[Items from a dataset]
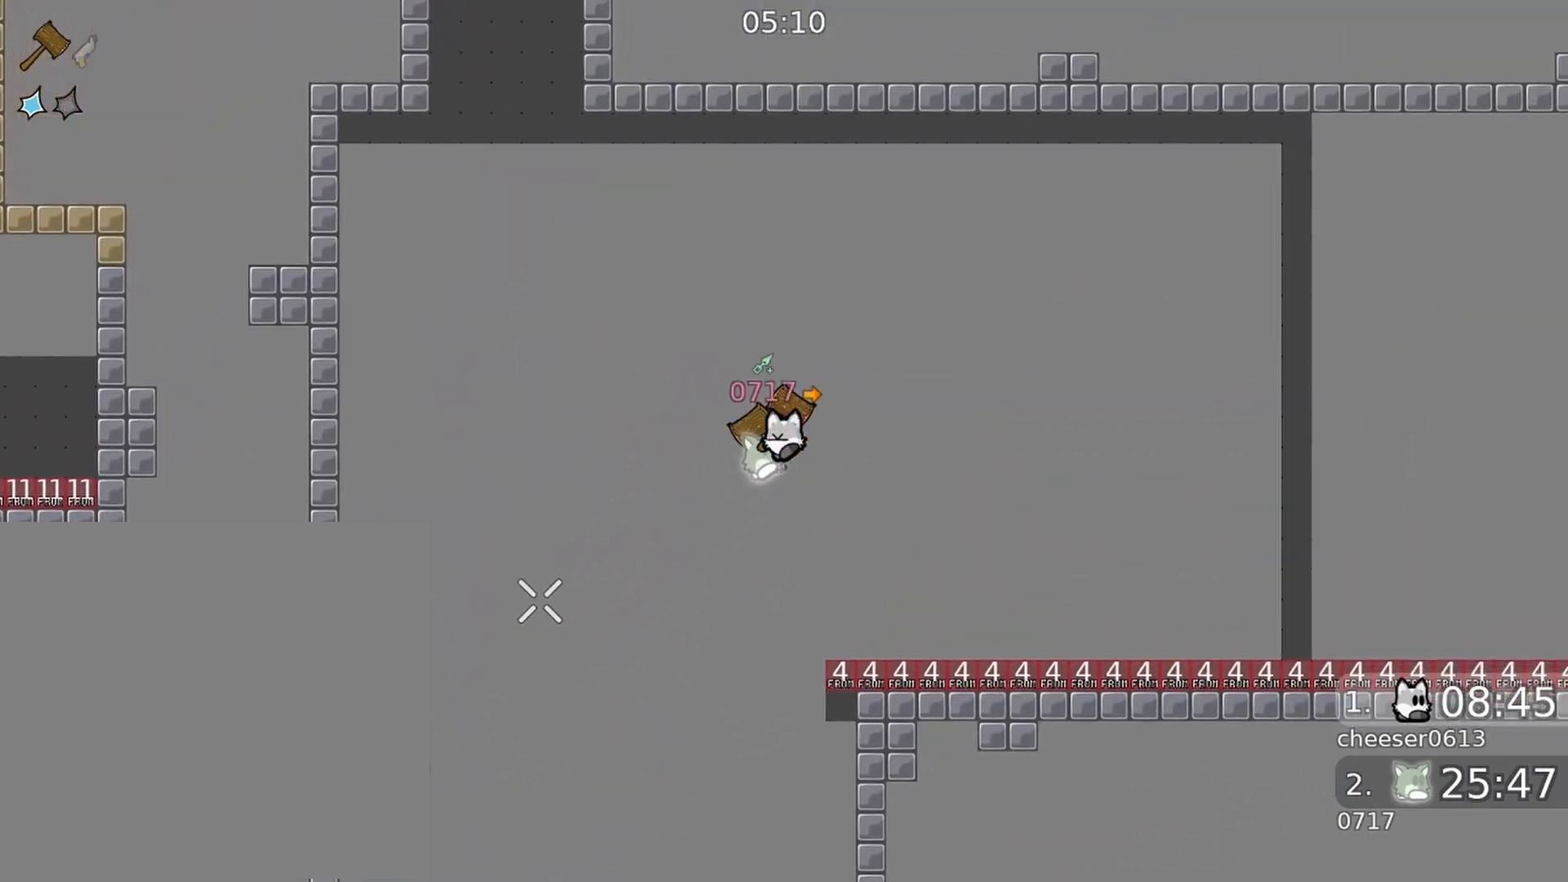
{"buttons": ["R2"], "left_stick": "center", "right_stick": "left", "events": [[33, "R2", "down"], [67, "right_stick", "left"], [167, "left_stick", "center"]]}
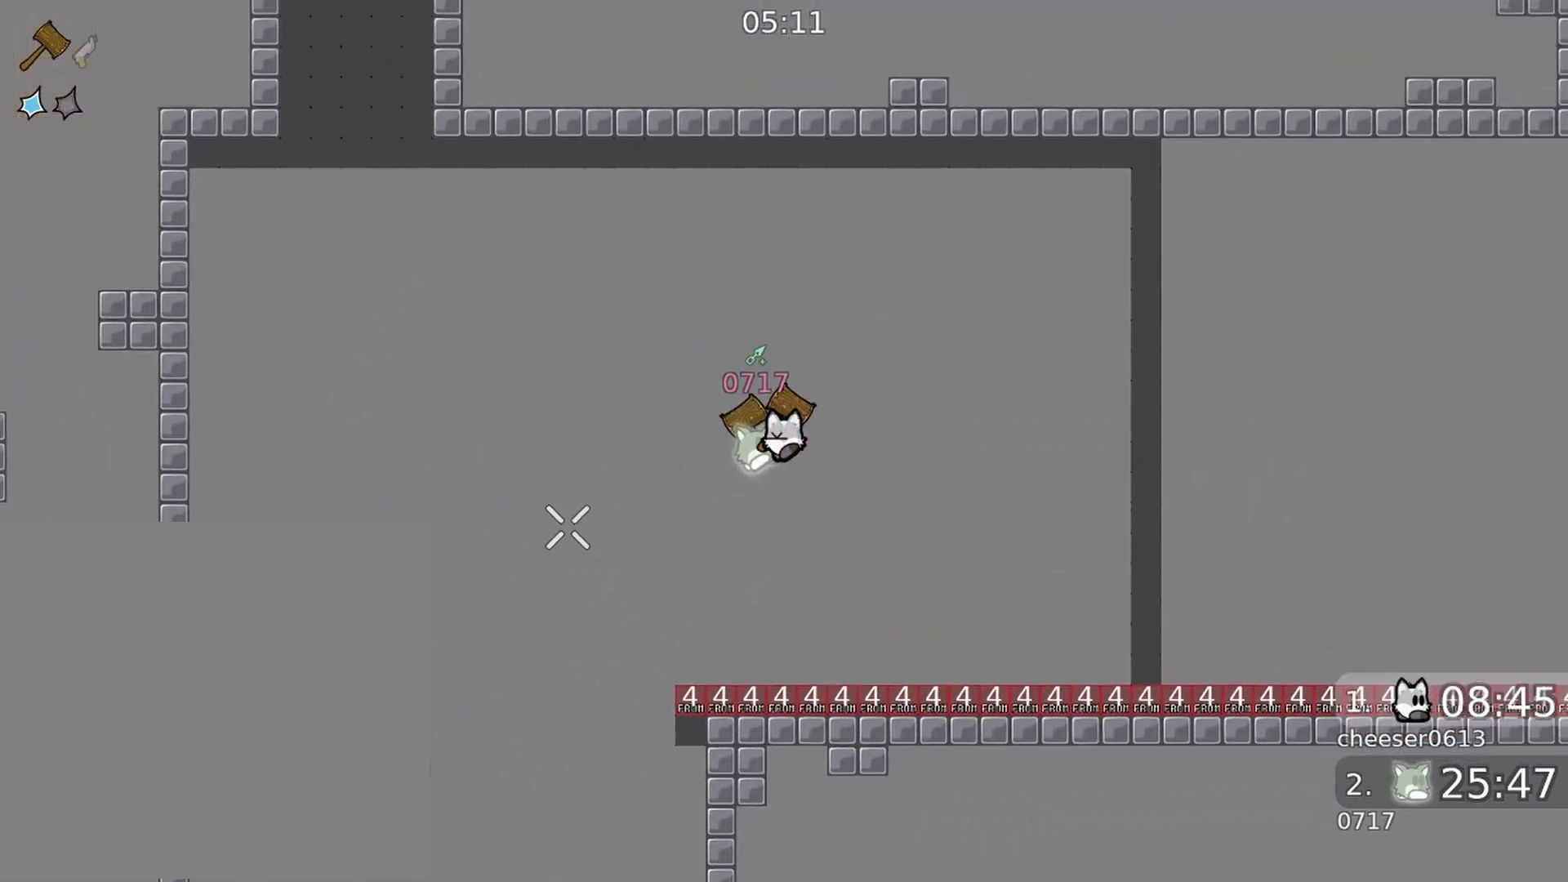
{"buttons": [], "left_stick": "center", "right_stick": "down", "events": [[33, "left_stick", "right"], [67, "right_stick", "down-left"], [133, "left_stick", "center"], [433, "right_stick", "down"], [467, "R2", "up"]]}
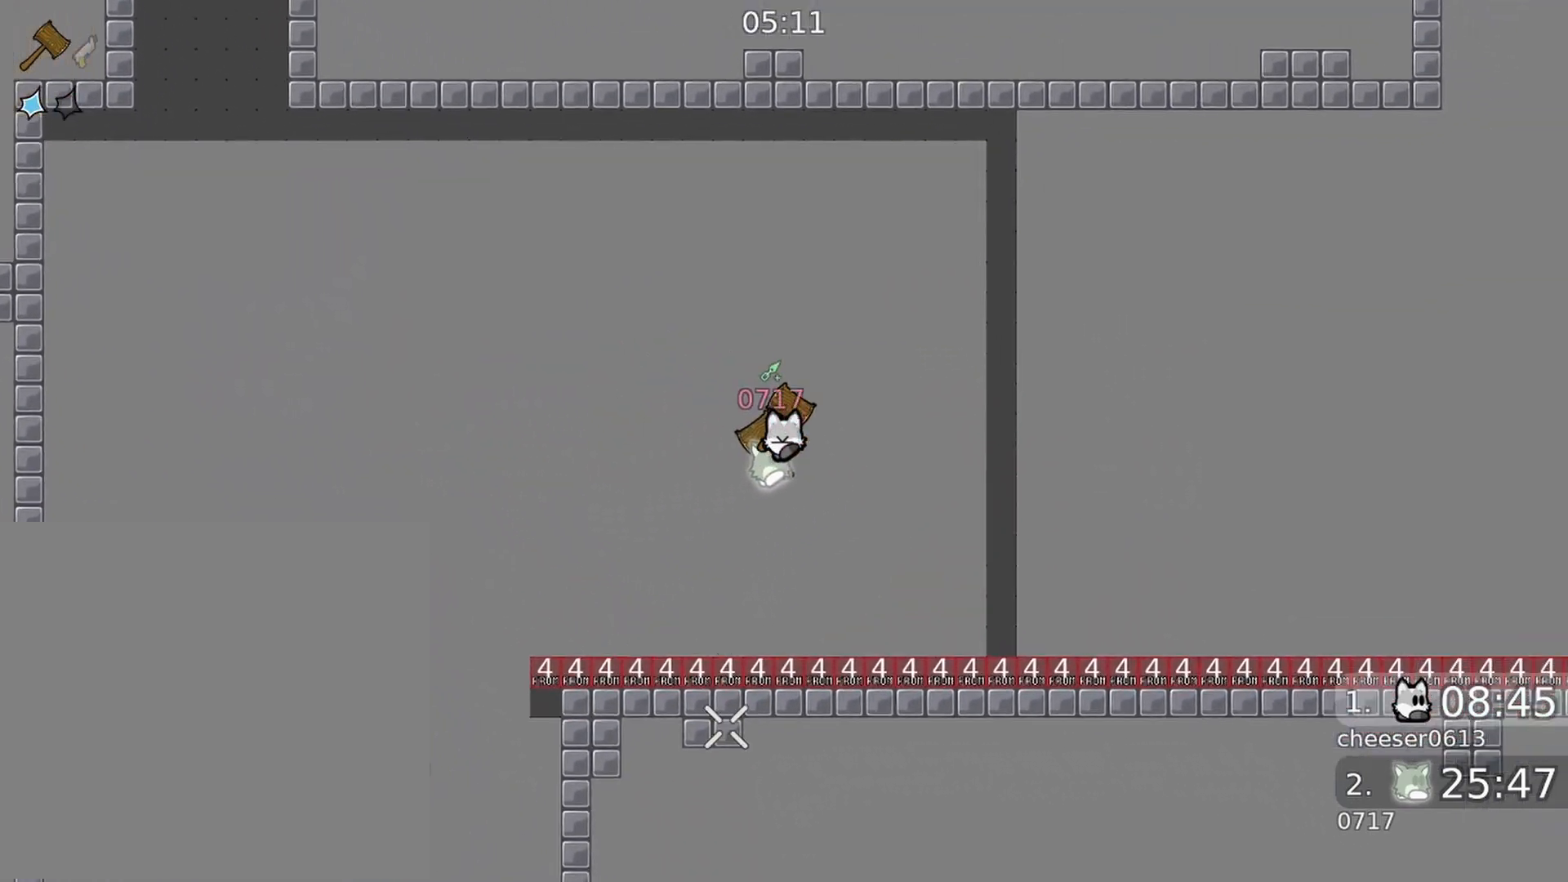
{"buttons": ["R2"], "left_stick": "left", "right_stick": "down-right", "events": [[33, "R2", "down"], [467, "left_stick", "left"], [467, "right_stick", "down-right"]]}
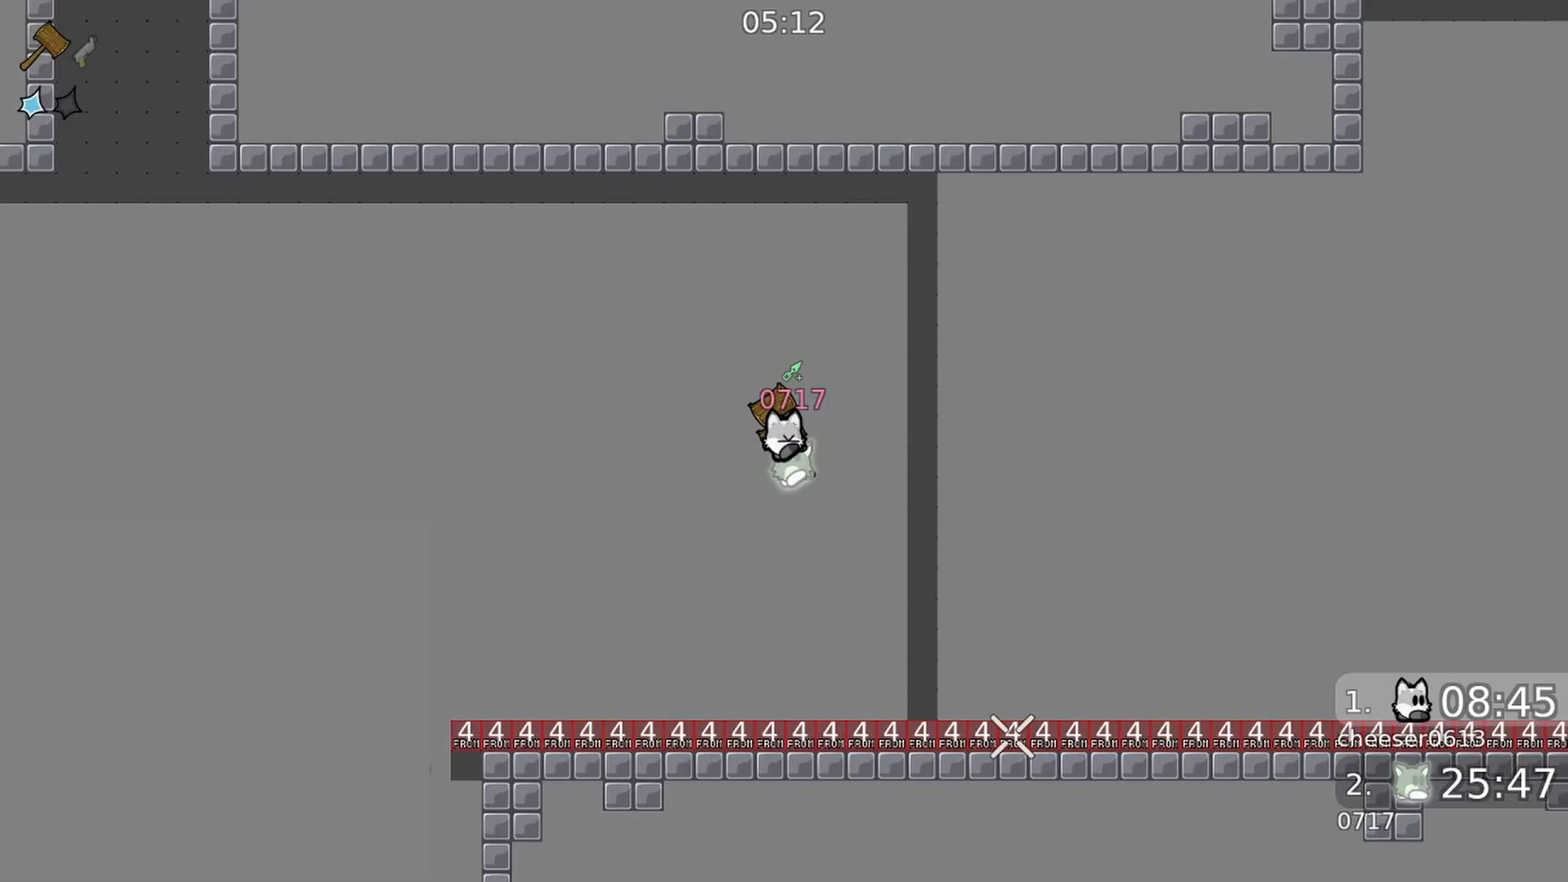
{"buttons": [], "left_stick": "down-right", "right_stick": "left", "events": [[233, "left_stick", "down-right"], [233, "right_stick", "down-left"], [433, "R2", "up"], [467, "right_stick", "left"]]}
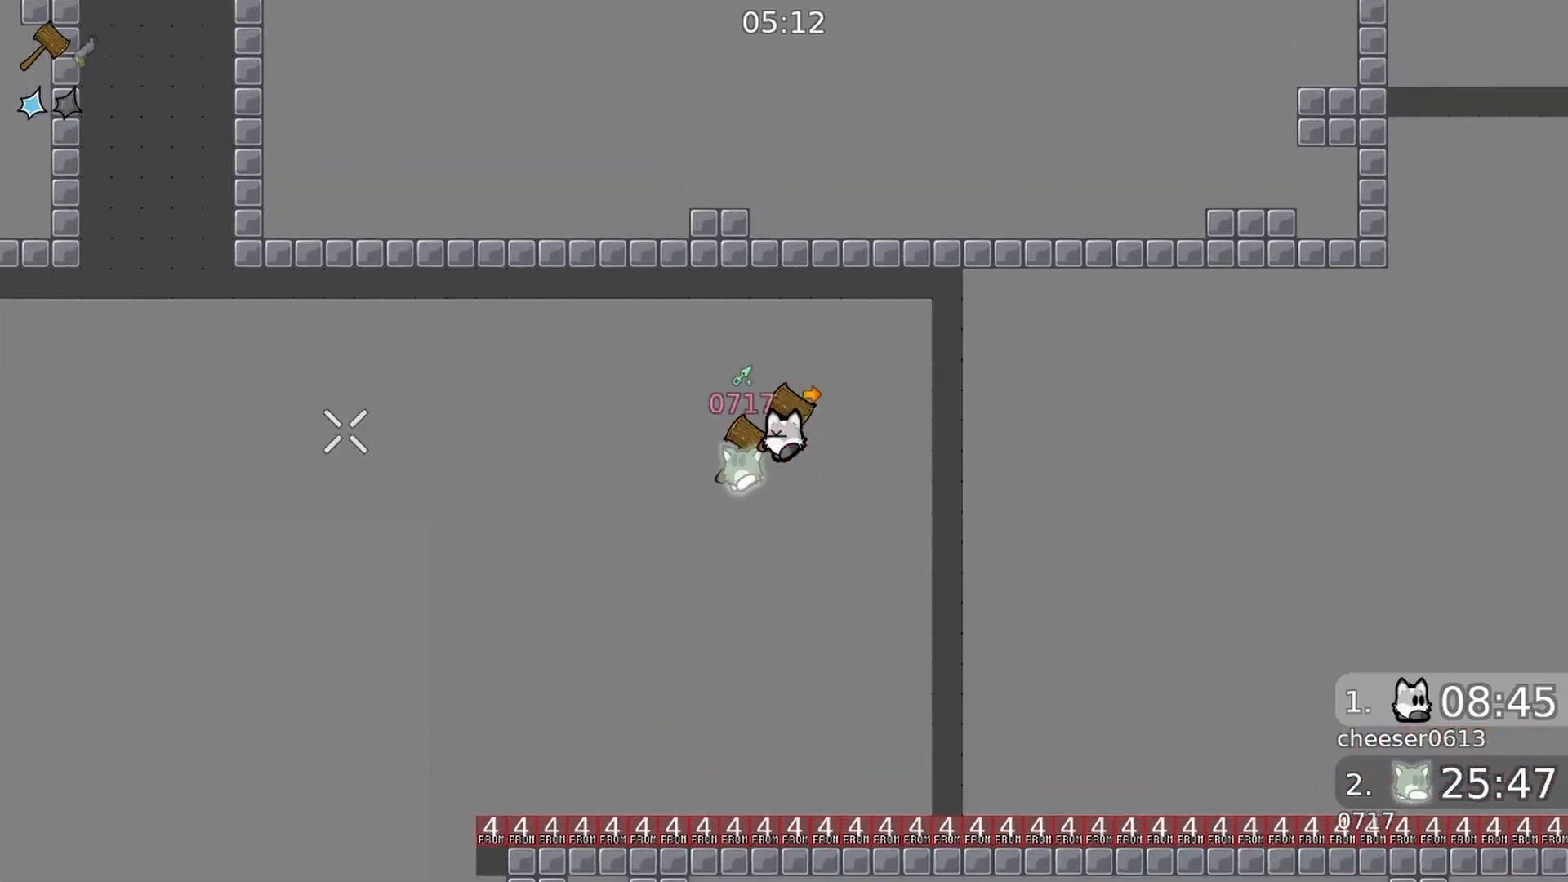
{"buttons": ["R2"], "left_stick": "center", "right_stick": "up-left", "events": [[200, "right_stick", "up-left"], [233, "L1", "down"], [233, "R2", "down"], [267, "left_stick", "right"], [333, "L1", "up"], [400, "left_stick", "center"]]}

# TASK ITEM:
Give back the records above exactly, with no pictures.

# RESULT OF THE EXERCISE:
{"buttons": ["R2"], "left_stick": "center", "right_stick": "left", "events": [[33, "R2", "down"], [67, "right_stick", "left"], [167, "left_stick", "center"]]}
{"buttons": [], "left_stick": "center", "right_stick": "down", "events": [[33, "left_stick", "right"], [67, "right_stick", "down-left"], [133, "left_stick", "center"], [433, "right_stick", "down"], [467, "R2", "up"]]}
{"buttons": ["R2"], "left_stick": "left", "right_stick": "down-right", "events": [[33, "R2", "down"], [467, "left_stick", "left"], [467, "right_stick", "down-right"]]}
{"buttons": [], "left_stick": "down-right", "right_stick": "left", "events": [[233, "left_stick", "down-right"], [233, "right_stick", "down-left"], [433, "R2", "up"], [467, "right_stick", "left"]]}
{"buttons": ["R2"], "left_stick": "center", "right_stick": "up-left", "events": [[200, "right_stick", "up-left"], [233, "L1", "down"], [233, "R2", "down"], [267, "left_stick", "right"], [333, "L1", "up"], [400, "left_stick", "center"]]}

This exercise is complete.